### WHAT THE TASK REQUIRES
All of the data below should come back exactly as written, minus its images.

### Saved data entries

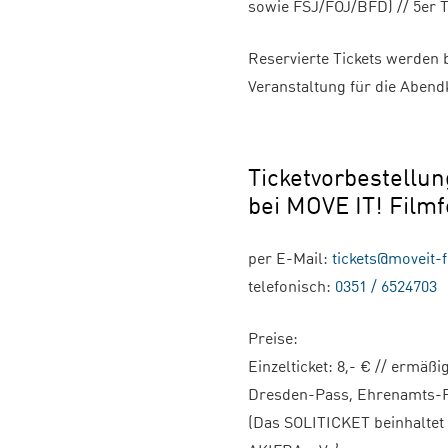
sowie FSJ/FÖJ/BFD) // 5er Ti
Reservierte Tickets werden 
Veranstaltung für die Abend
Ticketvorbestellu
bei MOVE IT! Filmf
per E-Mail:
tickets@moveit-f
telefonisch:
0351 / 6524703
Preise:
Einzelticket: 8,- € // ermäß
Dresden-Pass, Ehrenamts-Pa
(Das SOLITICKET beinhaltet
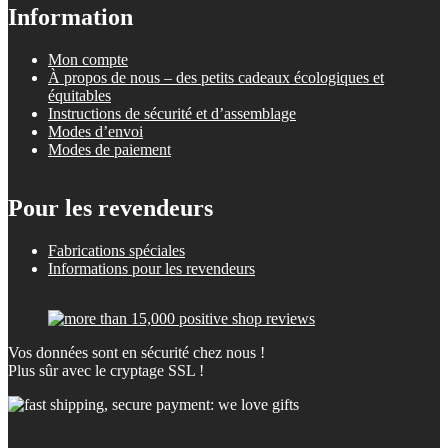
Information
Mon compte
À propos de nous – des petits cadeaux écologiques et
équitables
Instructions de sécurité et d’assemblage
Modes d’envoi
Modes de paiement
Pour les revendeurs
Fabrications spéciales
Informations pour les revendeurs
Vos données sont en sécurité chez nous !
Plus sûr avec le cryptage SSL !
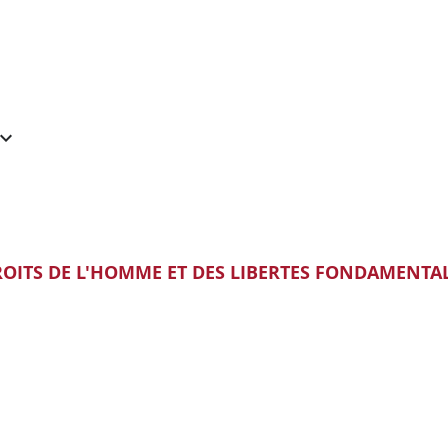
OITS DE L'HOMME ET DES LIBERTES FONDAMENTA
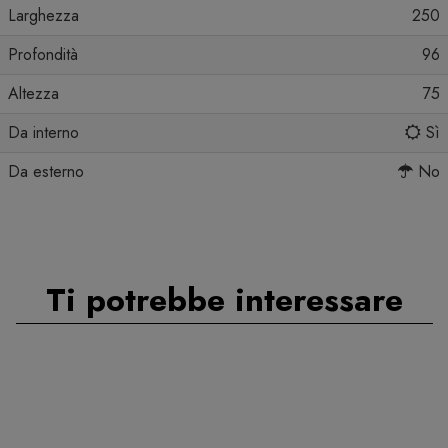
Larghezza
250
Profondità
96
Altezza
75
Da interno
Sì
Da esterno
No
Ti potrebbe interessare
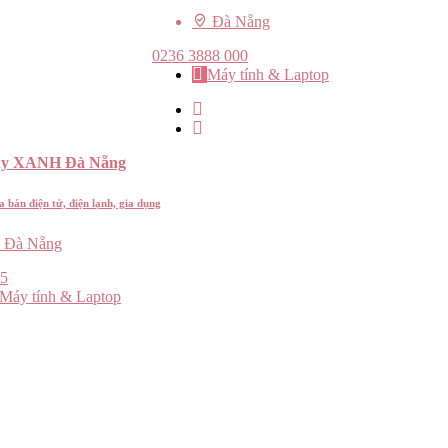
Đà Nẵng
0236 3888 000
Máy tính & Laptop
áy XANH Đà Nẵng
bán điện tử, điện lạnh, gia dụng
Đà Nẵng
5
Máy tính & Laptop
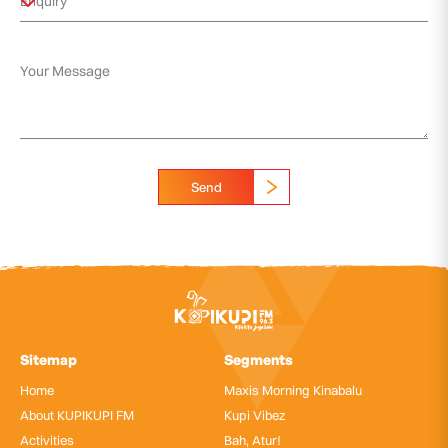
Send
Sitemap
Segments
Home
Maxis Morning Kinabalu
About KUPIKUPI FM
Kupi Vibez
Activities
Bah, Atur!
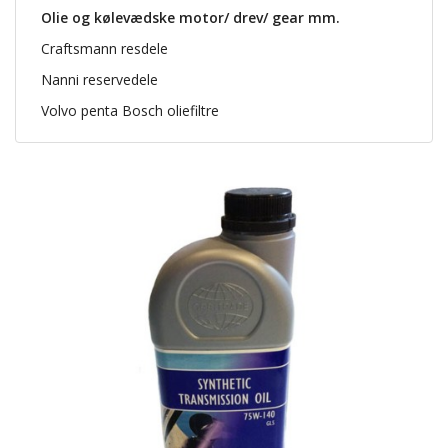
Olie og kølevædske motor/ drev/ gear mm.
Craftsmann resdele
Nanni reservedele
Volvo penta Bosch oliefiltre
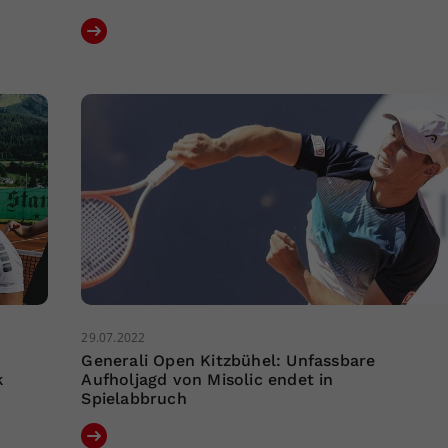
29.07.2022
Generali Open Kitzbühel: Unfassbare
k
Aufholjagd von Misolic endet in
Spielabbruch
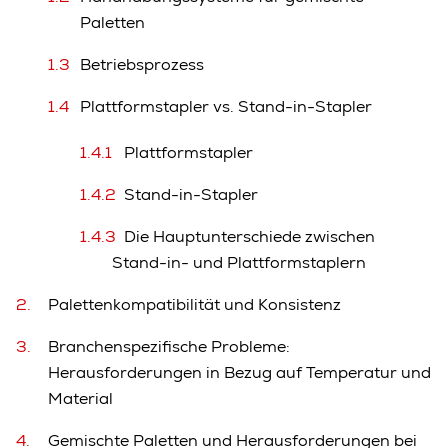
Paletten
Betriebsprozess
Plattformstapler vs. Stand-in-Stapler
Plattformstapler
Stand-in-Stapler
Die Hauptunterschiede zwischen
Stand-in- und Plattformstaplern
Palettenkompatibilität und Konsistenz
Branchenspezifische Probleme:
Herausforderungen in Bezug auf Temperatur und
Material
Gemischte Paletten und Herausforderungen bei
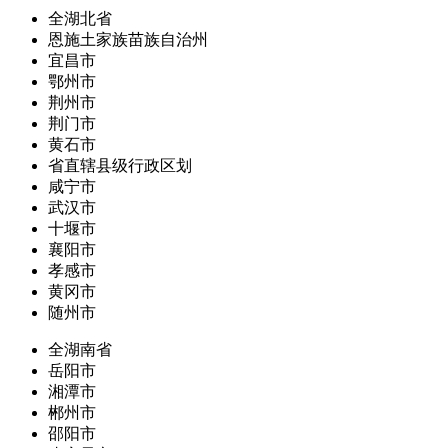
全湖北省
恩施土家族苗族自治州
宜昌市
鄂州市
荆州市
荆门市
黄石市
省直辖县级行政区划
咸宁市
武汉市
十堰市
襄阳市
孝感市
黄冈市
随州市
全湖南省
岳阳市
湘潭市
郴州市
邵阳市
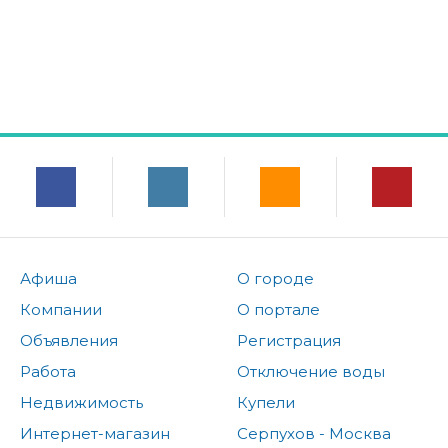
Афиша
О городе
Компании
О портале
Объявления
Регистрация
Работа
Отключение воды
Недвижимость
Купели
Интернет-магазин
Серпухов - Москва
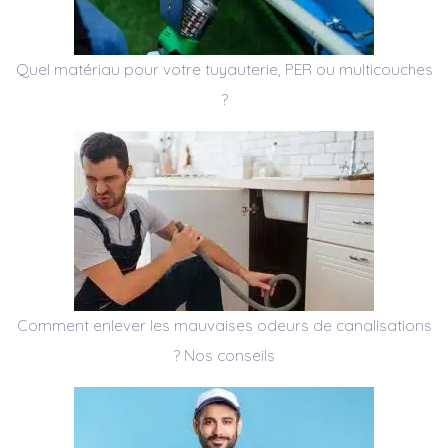
Quel matériau pour votre tuyauterie, PER ou multicouches
?
Comment enlever les mauvaises odeurs de canalisations
? Nos conseils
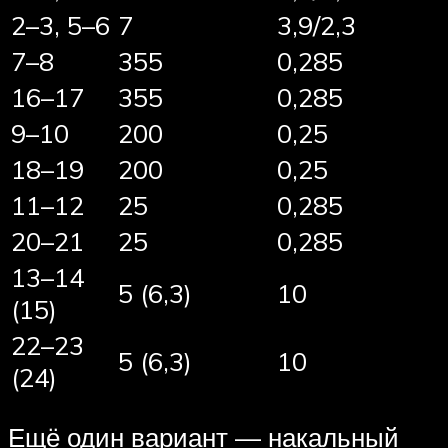
2–3, 5–6
7
3,9/2,3
7–8
355
0,285
16–17
355
0,285
9–10
200
0,25
18–19
200
0,25
11–12
25
0,285
20–21
25
0,285
13–14
5 (6,3)
10
(15)
22–23
5 (6,3)
10
(24)
Ещё один вариант — накальный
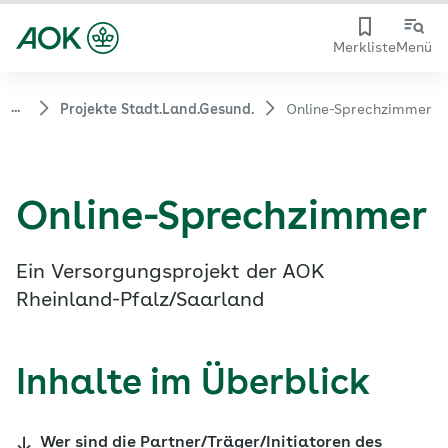
Merkliste
Menü
...
Projekte Stadt.Land.Gesund.
Online-Sprechzimmer
Online-Sprechzimmer
Ein Versorgungsprojekt der AOK
Rheinland-Pfalz/Saarland
Inhalte im Überblick
Wer sind die Partner/Träger/Initiatoren des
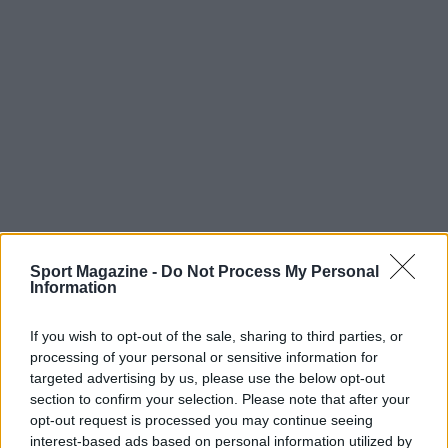
Sport Magazine -
Do Not Process My Personal
Information
If you wish to opt-out of the sale, sharing to third parties, or
processing of your personal or sensitive information for
targeted advertising by us, please use the below opt-out
Continua a leggere
section to confirm your selection. Please note that after your
opt-out request is processed you may continue seeing
interest-based ads based on personal information utilized by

### ANSWER SECTION
sowie FSJ/FÖJ/BFD) // 5er Ti
Reservierte Tickets werden 
Veranstaltung für die Abend
Ticketvorbestellu
bei MOVE IT! Filmf
per E-Mail:
tickets@moveit-f
telefonisch:
0351 / 6524703
Preise:
Einzelticket: 8,- € // ermäß
Dresden-Pass, Ehrenamts-Pa
(Das SOLITICKET beinhaltet
Information
Mon compte
À propos de nous – des petits cadeaux écologiques et
équitables
Instructions de sécurité et d’assemblage
Modes d’envoi
Modes de paiement
Pour les revendeurs
Fabrications spéciales
Informations pour les revendeurs
Vos données sont en sécurité chez nous !
Plus sûr avec le cryptage SSL !
OITS DE L'HOMME ET DES LIBERTES FONDAMENTA
Larghezza
250
Profondità
96
Altezza
75
Da interno
Sì
Da esterno
No
Ti potrebbe interessare
Đà Nẵng
0236 3888 000
Máy tính & Laptop
áy XANH Đà Nẵng
bán điện tử, điện lạnh, gia dụng
Đà Nẵng
5
Máy tính & Laptop
Send
Sitemap
Segments
Home
Maxis Morning Kinabalu
About KUPIKUPI FM
Kupi Vibez
Activities
Bah, Atur!
Olie og kølevædske motor/ drev/ gear mm.
Craftsmann resdele
Nanni reservedele
Volvo penta Bosch oliefiltre
29.07.2022
Generali Open Kitzbühel: Unfassbare
k
Aufholjagd von Misolic endet in
Spielabbruch
Paletten
Betriebsprozess
Plattformstapler vs. Stand-in-Stapler
Plattformstapler
Stand-in-Stapler
Die Hauptunterschiede zwischen
Stand-in- und Plattformstaplern
Palettenkompatibilität und Konsistenz
Branchenspezifische Probleme:
Herausforderungen in Bezug auf Temperatur und
Material
Gemischte Paletten und Herausforderungen bei
全湖北省
恩施土家族苗族自治州
宜昌市
鄂州市
荆州市
荆门市
黄石市
省直辖县级行政区划
咸宁市
武汉市
十堰市
襄阳市
孝感市
黄冈市
随州市
全湖南省
岳阳市
湘潭市
郴州市
邵阳市
Афиша
О городе
Компании
О портале
Объявления
Регистрация
Работа
Отключение воды
Недвижимость
Купели
Интернет-магазин
Серпухов - Москва
Quel matériau pour votre tuyauterie, PER ou multicouches
?
Comment enlever les mauvaises odeurs de canalisations
? Nos conseils
2–3, 5–6
7
3,9/2,3
7–8
355
0,285
16–17
355
0,285
9–10
200
0,25
18–19
200
0,25
11–12
25
0,285
20–21
25
0,285
13–14
5 (6,3)
10
(15)
22–23
5 (6,3)
10
(24)
Ещё один вариант — накальный
Merkliste
Menü
...
Projekte Stadt.Land.Gesund.
Online-Sprechzimmer
Online-Sprechzimmer
Ein Versorgungsprojekt der AOK
Rheinland-Pfalz/Saarland
Inhalte im Überblick
Wer sind die Partner/Träger/Initiatoren des
Sport Magazine -
Do Not Process My Personal
Information
If you wish to opt-out of the sale, sharing to third parties, or
processing of your personal or sensitive information for
targeted advertising by us, please use the below opt-out
Continua a leggere
section to confirm your selection. Please note that after your
opt-out request is processed you may continue seeing
interest-based ads based on personal information utilized by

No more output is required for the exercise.